> _Explore the material_
• a. How would you put this sentence from the Snapdeal cloud article into Spanish: "This move will enable Snapdeal to ensure that business growth is augmented with platform speed, security, and stability."
• b. Print the Snapdeal cloud article from "Snapdeal’s cloud solution" to "security, and stability.".
• c. Carry on the Snapdeal cloud article from where it stops.

> _Source passage_
--- START ---

Snapdeal’s cloud solution has been built and operationalised in under a year and is timed to handle long-term growth in traffic
Online marketplace Snapdeal today announced the launch of its private cloud platform, Cirrus, to help the company offer a more frictionless, reliable experience to customers and help save costs. This move will enable Snapdeal to ensure that business growth is augmented with platform speed, security, and stability.
The private cloud solution has been built and operationalised in under a year and is timed to handle long-term growth in traffic, Snapdeal said in a statement. The launch follows a sustained increase in online traffic at Snapdeal and will also satiate fast growing demand for crunching big data “to build personalised and relevant experiences for consumers,” it added.
“Snapdeal was born in the cloud, but public clouds stopped being cost efficient after a scale, which became the case for Snapdeal sometime last year. In a short span of 10 months, we have succeeded in building an extremely resilient, scalable and secure solution,” Rajiv Mangla, Chief Technology Officer, Snapdeal said.

--- END ---

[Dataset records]

--- START ---

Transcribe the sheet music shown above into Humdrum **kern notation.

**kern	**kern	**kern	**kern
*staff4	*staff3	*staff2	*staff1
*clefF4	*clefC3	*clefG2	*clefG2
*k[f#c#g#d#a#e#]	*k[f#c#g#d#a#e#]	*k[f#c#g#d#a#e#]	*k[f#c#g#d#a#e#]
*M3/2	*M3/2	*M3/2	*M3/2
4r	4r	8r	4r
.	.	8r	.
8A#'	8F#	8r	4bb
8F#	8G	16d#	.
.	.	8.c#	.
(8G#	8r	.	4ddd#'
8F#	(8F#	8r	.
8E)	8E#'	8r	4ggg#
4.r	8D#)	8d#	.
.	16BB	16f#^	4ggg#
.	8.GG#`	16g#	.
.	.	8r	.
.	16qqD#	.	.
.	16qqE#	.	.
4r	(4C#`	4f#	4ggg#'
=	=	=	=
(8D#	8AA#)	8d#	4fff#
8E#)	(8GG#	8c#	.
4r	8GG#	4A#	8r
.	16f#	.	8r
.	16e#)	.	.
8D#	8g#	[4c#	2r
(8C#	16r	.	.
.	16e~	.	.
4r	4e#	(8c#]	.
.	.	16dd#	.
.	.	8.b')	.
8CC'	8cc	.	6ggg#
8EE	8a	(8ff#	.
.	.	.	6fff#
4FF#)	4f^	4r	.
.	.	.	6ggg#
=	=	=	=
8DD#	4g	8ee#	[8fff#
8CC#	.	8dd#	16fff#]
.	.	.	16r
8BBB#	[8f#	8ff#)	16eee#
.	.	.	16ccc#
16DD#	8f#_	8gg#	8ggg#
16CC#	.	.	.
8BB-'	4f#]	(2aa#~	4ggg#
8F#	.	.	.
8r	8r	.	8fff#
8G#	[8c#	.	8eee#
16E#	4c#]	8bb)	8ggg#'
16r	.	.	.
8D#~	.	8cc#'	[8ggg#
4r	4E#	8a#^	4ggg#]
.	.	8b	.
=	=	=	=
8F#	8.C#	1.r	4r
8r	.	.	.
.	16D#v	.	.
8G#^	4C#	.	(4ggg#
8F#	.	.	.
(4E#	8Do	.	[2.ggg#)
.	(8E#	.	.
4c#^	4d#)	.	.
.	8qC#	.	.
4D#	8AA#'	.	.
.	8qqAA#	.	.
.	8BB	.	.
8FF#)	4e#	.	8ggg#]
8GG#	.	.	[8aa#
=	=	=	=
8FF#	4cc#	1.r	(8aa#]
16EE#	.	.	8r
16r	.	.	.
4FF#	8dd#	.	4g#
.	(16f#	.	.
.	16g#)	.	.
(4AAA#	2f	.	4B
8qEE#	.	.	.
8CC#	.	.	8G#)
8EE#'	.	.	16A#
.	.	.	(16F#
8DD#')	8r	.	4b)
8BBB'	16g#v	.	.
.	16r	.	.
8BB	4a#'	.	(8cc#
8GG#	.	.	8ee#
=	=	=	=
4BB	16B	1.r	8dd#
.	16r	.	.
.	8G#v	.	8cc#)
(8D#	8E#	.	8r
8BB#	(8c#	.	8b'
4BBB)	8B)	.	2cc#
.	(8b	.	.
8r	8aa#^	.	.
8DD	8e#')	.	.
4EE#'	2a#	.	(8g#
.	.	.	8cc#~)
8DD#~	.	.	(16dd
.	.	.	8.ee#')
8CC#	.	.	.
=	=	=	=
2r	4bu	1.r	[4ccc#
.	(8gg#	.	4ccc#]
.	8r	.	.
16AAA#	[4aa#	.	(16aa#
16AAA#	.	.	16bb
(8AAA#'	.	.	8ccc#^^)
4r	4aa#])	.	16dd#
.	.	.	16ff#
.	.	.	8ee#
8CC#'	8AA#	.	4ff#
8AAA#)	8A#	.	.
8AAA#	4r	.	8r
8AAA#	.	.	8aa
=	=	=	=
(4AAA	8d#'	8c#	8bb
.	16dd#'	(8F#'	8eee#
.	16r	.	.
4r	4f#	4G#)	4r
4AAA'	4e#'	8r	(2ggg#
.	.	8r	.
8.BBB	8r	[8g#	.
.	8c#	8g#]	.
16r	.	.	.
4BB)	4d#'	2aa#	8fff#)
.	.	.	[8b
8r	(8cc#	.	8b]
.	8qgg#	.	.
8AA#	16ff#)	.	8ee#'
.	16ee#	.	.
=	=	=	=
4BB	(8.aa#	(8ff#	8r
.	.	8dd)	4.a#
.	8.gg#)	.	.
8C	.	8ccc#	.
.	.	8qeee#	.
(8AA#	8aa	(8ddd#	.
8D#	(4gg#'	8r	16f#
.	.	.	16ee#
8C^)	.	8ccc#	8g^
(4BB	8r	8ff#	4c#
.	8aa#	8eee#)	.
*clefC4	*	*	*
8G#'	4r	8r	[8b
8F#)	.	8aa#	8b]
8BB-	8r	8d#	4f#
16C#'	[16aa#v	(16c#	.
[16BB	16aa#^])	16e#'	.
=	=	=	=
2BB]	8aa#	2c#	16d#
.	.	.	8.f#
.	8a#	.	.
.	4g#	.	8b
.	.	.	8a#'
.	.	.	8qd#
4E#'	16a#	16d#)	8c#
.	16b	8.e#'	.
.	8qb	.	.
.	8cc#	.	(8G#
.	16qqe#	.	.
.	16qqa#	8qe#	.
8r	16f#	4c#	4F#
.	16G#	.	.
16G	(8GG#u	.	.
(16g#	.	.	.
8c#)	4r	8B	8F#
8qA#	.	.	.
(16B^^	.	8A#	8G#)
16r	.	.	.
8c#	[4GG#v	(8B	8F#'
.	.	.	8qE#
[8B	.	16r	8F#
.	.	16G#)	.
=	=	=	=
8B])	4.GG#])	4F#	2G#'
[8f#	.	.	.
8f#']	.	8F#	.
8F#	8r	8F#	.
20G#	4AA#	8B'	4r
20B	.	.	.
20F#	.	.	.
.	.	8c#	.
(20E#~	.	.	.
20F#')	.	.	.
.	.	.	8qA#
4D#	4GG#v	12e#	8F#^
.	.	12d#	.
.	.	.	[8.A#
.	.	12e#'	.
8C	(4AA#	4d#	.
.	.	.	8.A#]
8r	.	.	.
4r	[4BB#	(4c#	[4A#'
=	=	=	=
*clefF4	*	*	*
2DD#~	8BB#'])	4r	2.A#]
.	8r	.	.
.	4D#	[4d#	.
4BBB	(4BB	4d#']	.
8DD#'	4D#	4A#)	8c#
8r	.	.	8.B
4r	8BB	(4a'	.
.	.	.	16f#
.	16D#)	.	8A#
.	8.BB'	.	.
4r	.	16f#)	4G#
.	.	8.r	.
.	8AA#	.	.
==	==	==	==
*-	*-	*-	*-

--- END ---

> _Written answers_
• a. Esta medida permitirá a Snapdeal garantizar que el crecimiento del negocio se vea reforzado con la velocidad, la seguridad y la estabilidad de la plataforma.

• b.
Snapdeal’s cloud solution has been built and operationalised in under a year and is timed to handle long-term growth in traffic
Online marketplace Snapdeal today announced the launch of its private cloud platform, Cirrus, to help the company offer a more frictionless, reliable experience to customers and help save costs. This move will enable Snapdeal to ensure that business growth is augmented with platform speed, security, and stability.

• c.
The cloud is built entirely on open source with OpenStack at the centre, making it among the largest OpenStack deployments of a hybrid cloud in the world. The cloud spans three data centre regions, with a dense server architecture of 100,000 cores and 16 Peta bytes of storage.
Snapdeal recently launched a new premium membership service for customers called Snapdeal Gold. With this membership, customers will get free shipping, free upgrade to next-day delivery and extended purchase protection. Most of Snapdeal’s five million products will be covered with the Snapdeal Gold upgrade.
Back in July Snapdeal reduced the fee it charges from sellers in over 120 sub-categories after Flipkart and Amazon reduced their seller commissions. The reduction in fee ranges from 0.2 to 18 per cent.